This lab assumes you have a Hadoop cluster set up and that you've completed the Lab Load Google 2-gram dataset into HDFS.
In /home/hadoop
, write the mapper function to filter the 2-gram dataset stored in HDFS:
cat <<\EOF > mapper-filter.py
#!/usr/bin/python2
import sys
lastword = "";
lastwc = 0;
for line in sys.stdin:
a = line.split( );
if len(a) < 4:
continue;
word1= a[0]
word2= a[1]
if not a[0].isalpha() or not a[1].isalpha():
continue;
word = a[0] + " " + a[1];
try:
n = int(a[3]);
except ValueError:
continue;
print word, "\t", n
EOF
This step merely filters non-alphanumeric words from lines of data.
Finally set the permissions and copy the file into HDFS:
chmod ugo+rx mapper-filter.py
hadoop fs -cp file:///home/hadoop/mapper-filter.py hdfs:///mumbler
After the map step is complete, lines of the 2-gram dataset look something like this:
food tastes 32
food tastes 330
food tastes 1
food is 551
food is 26
A mumbler algorithm cares about the total number of occurrences of the word "tastes" following the word "food", but the fact that this information spans multiple lines is an unnecessary vestige of the original data's more information-rich format.

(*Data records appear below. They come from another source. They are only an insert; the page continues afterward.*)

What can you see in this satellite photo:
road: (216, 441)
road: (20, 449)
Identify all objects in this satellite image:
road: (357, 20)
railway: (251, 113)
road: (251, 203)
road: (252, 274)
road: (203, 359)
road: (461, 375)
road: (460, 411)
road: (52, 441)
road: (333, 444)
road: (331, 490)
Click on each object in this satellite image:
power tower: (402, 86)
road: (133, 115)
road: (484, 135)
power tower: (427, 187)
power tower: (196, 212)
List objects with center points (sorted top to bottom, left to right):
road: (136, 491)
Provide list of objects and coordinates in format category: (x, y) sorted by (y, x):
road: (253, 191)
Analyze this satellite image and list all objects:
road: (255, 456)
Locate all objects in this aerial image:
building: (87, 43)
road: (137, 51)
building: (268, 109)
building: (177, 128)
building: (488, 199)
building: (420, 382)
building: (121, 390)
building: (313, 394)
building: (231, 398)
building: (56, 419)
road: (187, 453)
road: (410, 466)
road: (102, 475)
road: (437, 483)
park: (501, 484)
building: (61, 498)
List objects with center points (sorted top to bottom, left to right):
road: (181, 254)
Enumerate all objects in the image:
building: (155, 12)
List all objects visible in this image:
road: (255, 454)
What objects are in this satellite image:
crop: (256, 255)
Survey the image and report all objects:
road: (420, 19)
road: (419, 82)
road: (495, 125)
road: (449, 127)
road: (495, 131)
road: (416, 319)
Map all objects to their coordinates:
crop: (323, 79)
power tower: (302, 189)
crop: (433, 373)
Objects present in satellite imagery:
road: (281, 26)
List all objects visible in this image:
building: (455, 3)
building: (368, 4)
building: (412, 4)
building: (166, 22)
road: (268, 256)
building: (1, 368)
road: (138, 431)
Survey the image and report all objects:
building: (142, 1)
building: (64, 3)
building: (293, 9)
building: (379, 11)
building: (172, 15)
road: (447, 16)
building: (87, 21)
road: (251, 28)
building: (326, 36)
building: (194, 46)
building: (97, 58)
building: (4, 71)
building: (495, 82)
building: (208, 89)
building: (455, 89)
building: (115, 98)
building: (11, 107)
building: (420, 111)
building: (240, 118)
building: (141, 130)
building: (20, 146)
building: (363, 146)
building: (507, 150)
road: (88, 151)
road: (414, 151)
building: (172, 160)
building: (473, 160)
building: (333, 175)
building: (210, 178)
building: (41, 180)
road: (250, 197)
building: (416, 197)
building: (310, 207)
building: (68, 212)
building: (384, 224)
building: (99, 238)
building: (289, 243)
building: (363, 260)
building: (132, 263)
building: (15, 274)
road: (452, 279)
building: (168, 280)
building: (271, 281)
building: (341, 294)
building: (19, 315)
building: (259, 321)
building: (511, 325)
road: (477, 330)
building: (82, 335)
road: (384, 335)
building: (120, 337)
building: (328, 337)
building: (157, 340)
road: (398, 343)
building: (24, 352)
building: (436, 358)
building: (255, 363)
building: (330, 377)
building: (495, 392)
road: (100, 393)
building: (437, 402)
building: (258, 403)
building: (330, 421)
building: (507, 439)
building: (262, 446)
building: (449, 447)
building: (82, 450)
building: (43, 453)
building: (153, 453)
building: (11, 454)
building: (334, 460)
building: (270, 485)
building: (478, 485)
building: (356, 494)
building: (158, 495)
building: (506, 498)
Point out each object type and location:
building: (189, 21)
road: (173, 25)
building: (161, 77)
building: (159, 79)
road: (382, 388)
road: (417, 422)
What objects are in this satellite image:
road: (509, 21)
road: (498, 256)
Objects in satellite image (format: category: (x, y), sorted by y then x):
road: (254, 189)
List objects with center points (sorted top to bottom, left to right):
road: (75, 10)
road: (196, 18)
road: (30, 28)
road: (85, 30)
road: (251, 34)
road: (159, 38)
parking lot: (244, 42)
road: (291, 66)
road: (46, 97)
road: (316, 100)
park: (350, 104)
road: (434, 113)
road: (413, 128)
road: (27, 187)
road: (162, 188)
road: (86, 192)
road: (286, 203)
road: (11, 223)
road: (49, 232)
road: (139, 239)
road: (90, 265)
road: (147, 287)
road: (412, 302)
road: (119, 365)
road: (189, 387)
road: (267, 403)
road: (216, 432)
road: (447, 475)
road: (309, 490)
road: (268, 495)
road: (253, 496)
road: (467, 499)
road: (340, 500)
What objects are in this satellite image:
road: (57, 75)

For performance, we're best off pre-processing such data so that it's compacted like this:
food tastes 363
food is 577
To accomplish this, we'll apply the following function in Hadoop's reduce step:
cat <<\EOF > reducer.py
#!/usr/bin/python2
import sys
lastword = "";
lastwc = 0;
for line in sys.stdin:
a = line.split( );
if len(a) < 2:
continue;
word = a[0] + " " + a[1];
try:
n = int(a[2]);
except ValueError:
continue;
if word == lastword:
lastwc = lastwc + n;
else:
if lastwc > 0:
print lastword, lastwc
lastword = word;
lastwc = n;
if lastwc > 0:
print lastword, lastwc
EOF
Again, set the permissions and copy the script into HDFS:
chmod ugo+rx reducer.py
hadoop fs -cp file:///home/hadoop/reducer.py hdfs:///mumbler
Execute the mapper and reducer scripts on the Google 2gram data written to HDFS previously (note, this will take a significant amount of time to complete):
hadoop jar $(ls $HADOOP_HOME/share/hadoop/tools/lib/hadoop-streaming-*.jar) \
-Dmapreduce.job.reduces=6 \
-Dmapreduce.output.fileoutputformat.compress=true \
-Dmapreduce.map.output.compress=true \
-files hdfs:///mumbler/mapper-filter.py,hdfs:///mumbler/reducer.py \
-input hdfs:///mumbler/pass \
-output hdfs:///mumbler/results \
-mapper mapper-filter.py \
-reducer reducer.py
You can view the compressed output of the reduce operation with hadoop commands like this:
hadoop fs -text hdfs:///mumbler/results/part-00000.deflate